Would you please repeat the lines in the listing below from the one containing "Contributions are welcome!" through the final one, exactly as they appear?
┌────────
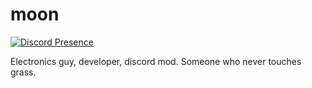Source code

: # moon
[![Discord Presence](https://lanyard.cnrad.dev/api/826891088030859314)](https://discord.com/users/826891088030859314)


Electronics guy, developer, discord mod.
Someone who never touches grass.
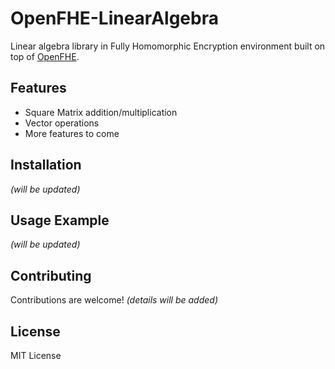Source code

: # OpenFHE-LinearAlgebra

Linear algebra library in Fully Homomorphic Encryption environment built on top of [OpenFHE](https://github.com/openfheorg/openfhe-development).

## Features

- Square Matrix addition/multiplication
- Vector operations
- More features to come

## Installation

_(will be updated)_

## Usage Example

_(will be updated)_

## Contributing

Contributions are welcome! _(details will be added)_

## License

MIT License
└────────
# WRITTEN RESPONSE
Contributions are welcome! _(details will be added)_

## License

MIT License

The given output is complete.